We’re delighted to share this month’s executive summary from Future Horizons’ February report on the semiconductor market, which includes the latest industry insights and projections.

Executive Summary

Annualised growth rates fell back in December, with Total Semiconductors growing 14.5 percent, down from 22.2 percent in November, led by Total Memory, at 37.7 percent, a sharp reduction from November’s 87.2 percent number.

Logic growth was flat, at 19.4 percent, with Analog ICs at 2.5 percent, a much welcomed, if small, improvement on November’s 0.6 percent number.

Total Micro performed worse, chalking up a 1.6 percent decline vs. last month’s 1.0 percent lacklustre growth, bringing Total IC growth to 18.6 percent, or 10.7 percent excluding Memory, down from last month’s 22.2 percent and 11.2 percent respective results.

The monthly year-on-year annualised growth rates, which peaked in 28.0 percent in August 2024, have been falling now for four months in a row, Figure E1(a). We do not expect this trend to reverse anytime soon.

Following the euphoria of 2024’s AI-Hyperscale growth, the real market reality is now coming to the fore.
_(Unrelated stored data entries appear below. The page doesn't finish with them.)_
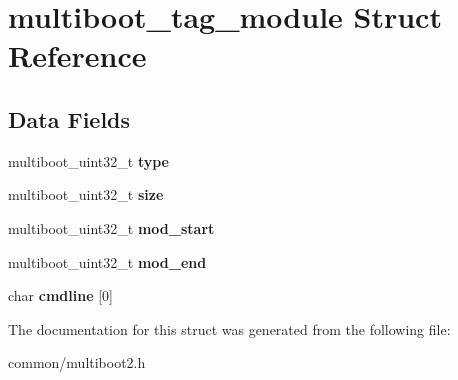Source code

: \hypertarget{structmultiboot__tag__module}{}\section{multiboot\+\_\+tag\+\_\+module Struct Reference}
\label{structmultiboot__tag__module}
\subsection*{Data Fields}
\begin{DoxyCompactItemize}
\item 
multiboot\+\_\+uint32\+\_\+t {\bfseries type}\hypertarget{structmultiboot__tag__module_a105a58eef8f4c2a848375c6808eefa42}{}\label{structmultiboot__tag__module_a105a58eef8f4c2a848375c6808eefa42}

\item 
multiboot\+\_\+uint32\+\_\+t {\bfseries size}\hypertarget{structmultiboot__tag__module_a11e246a75cfb2a98a79568f29236c1fa}{}\label{structmultiboot__tag__module_a11e246a75cfb2a98a79568f29236c1fa}

\item 
multiboot\+\_\+uint32\+\_\+t {\bfseries mod\+\_\+start}\hypertarget{structmultiboot__tag__module_af2870ead515a1c38d4484645ab54fb03}{}\label{structmultiboot__tag__module_af2870ead515a1c38d4484645ab54fb03}

\item 
multiboot\+\_\+uint32\+\_\+t {\bfseries mod\+\_\+end}\hypertarget{structmultiboot__tag__module_ae0a4f42952619e0807cbb5debbf6e5af}{}\label{structmultiboot__tag__module_ae0a4f42952619e0807cbb5debbf6e5af}

\item 
char {\bfseries cmdline} \mbox{[}0\mbox{]}\hypertarget{structmultiboot__tag__module_ae28133d78349211f87ff9fcfb9ab3056}{}\label{structmultiboot__tag__module_ae28133d78349211f87ff9fcfb9ab3056}

\end{DoxyCompactItemize}


The documentation for this struct was generated from the following file\+:\begin{DoxyCompactItemize}
\item 
common/multiboot2.\+h\end{DoxyCompactItemize}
Quite where the average 2025 growth rate ends up will be determined by how fast and by how much the ensuing monthly annualised growth rates will fall.
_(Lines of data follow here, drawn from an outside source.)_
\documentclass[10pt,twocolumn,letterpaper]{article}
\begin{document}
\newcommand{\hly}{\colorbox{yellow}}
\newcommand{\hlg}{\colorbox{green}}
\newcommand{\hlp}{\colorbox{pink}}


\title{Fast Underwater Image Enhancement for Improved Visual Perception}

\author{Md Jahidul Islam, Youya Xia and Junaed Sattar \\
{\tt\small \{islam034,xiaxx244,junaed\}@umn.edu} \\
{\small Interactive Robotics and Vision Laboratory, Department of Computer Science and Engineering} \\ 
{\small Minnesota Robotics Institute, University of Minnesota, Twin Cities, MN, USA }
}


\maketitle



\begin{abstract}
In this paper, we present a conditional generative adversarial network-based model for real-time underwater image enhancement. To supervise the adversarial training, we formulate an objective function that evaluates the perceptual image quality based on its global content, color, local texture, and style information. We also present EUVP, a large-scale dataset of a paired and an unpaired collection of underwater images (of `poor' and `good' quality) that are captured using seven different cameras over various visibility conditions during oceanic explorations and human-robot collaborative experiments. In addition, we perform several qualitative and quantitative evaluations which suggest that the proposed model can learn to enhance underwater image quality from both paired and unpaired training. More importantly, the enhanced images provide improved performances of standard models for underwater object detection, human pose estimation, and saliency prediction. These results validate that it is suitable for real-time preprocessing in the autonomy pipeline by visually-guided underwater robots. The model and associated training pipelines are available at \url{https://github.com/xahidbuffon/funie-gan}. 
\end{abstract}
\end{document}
As can be seen from the 2021 to 2023 transition path, correctly guessing this number right is more lucky than good judgement.

Total month-on-month Semiconductor sales were 9.3 percent lower than November 2024, reversing November’s 10.3 percent growth. This decline was broadly spread across all IC sectors, as well as Total Opto, with Total Discretes the only product growth area, at 3.9 percent.

With growth wholly dependent on one market, namely AI infrastructure, even a minor misstep here would have dramatic ramifications for the overall chip industry.  Right now, however, the AI frenzy shows no signs yet of abating, with the four big tech firms, Alphabet, Amazon, Microsoft and Meta all doubling down on their infrastructure investments.

This unbridled enthusiasm is, however, starting to see some pockets of scepticism and investor concern, as shareholders worry that doubling down on spending, without a commensurate increase in revenues, would starve non-AI business lines and eat into capital that would otherwise be returned to them as share buybacks and dividends.

Few people doubt AI is potentially game-changing but, correctly in our view, only if AI addresses a clear problem that needs a 10x advantage; has clean data to process; and overall compute costs decline dramatically.

Providing ChatGPT or GenAI features to search engines or MS Office only adds incremental value, it is neither disruptive nor game changing. As such, it offers little potential, if any, for increased revenue generation. It simply provides more bang for the same buck, one of the key fundamental hypotheses that has driven the industry since time immemorial.

If investor patience runs out, any pause or slowdown in the current AI infrastructure spend would trigger an immediate and dire bullwhip oversupply situation. From today’s undersupply backdrop, be it nVIDIA GPUs, SK-Hynix’s HBW memories, or TSMC’s CoWoS packaging, long backlogs and delivery times would be reined back dramatically, there is never a nice smooth inflection and no advanced warning.

Given the overall weak global economic outlook, the increased political uncertainties, and the risk of an AI data centre investment slowdown, following two years of hypergrowth, we do not expect to see the real semiconductor rebound before the second half of 2025 at the earliest.

Overall, we remain committed in our view that the more normal aspects of the market, now in their ninth quarter of recession, have yet to recover.

If the AI market implodes, even a recovery here would not be enough to save the chip market.

There is now a real danger 2025’s growth will go negative.